Top of Extracted material

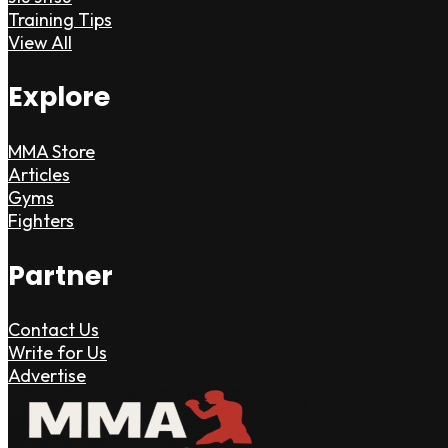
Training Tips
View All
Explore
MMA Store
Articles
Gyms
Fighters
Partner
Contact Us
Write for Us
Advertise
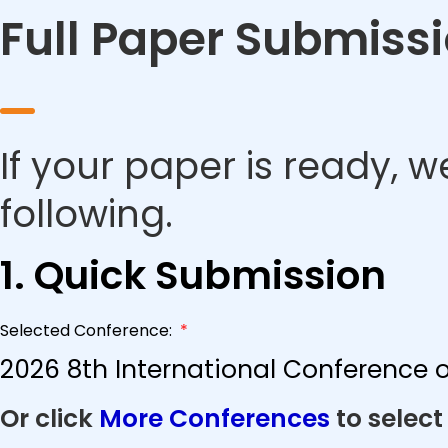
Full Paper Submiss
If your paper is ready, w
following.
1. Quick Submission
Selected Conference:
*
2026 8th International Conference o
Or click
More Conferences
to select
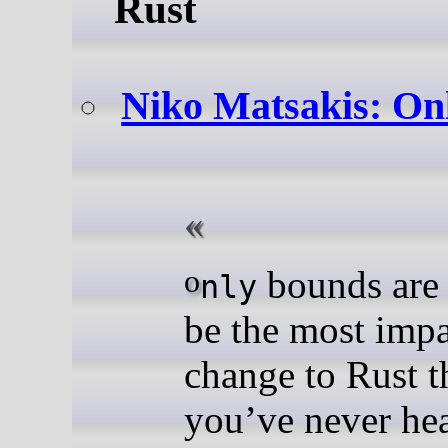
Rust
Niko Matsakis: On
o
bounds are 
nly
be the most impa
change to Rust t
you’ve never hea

Bottom of Extracted material
Top of Extracted material

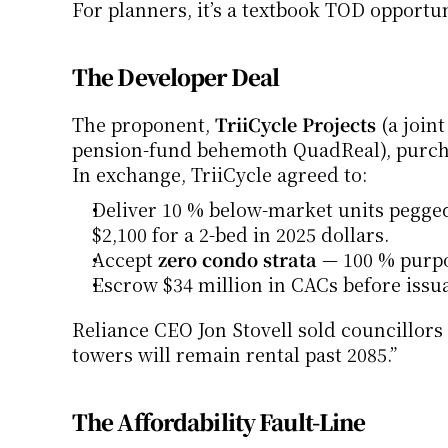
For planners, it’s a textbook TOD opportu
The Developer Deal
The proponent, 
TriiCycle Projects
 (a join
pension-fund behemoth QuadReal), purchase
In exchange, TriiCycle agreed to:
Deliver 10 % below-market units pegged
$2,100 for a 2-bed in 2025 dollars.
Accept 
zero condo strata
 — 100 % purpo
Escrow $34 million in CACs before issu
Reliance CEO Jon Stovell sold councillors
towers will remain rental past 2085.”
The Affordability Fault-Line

Bottom of Extracted material

Description of the task
Which of the lines in the listing above include "TriiCycle"? Report each of them.

Output for this exercise
TriiCycle Projects
In exchange, TriiCycle agreed to:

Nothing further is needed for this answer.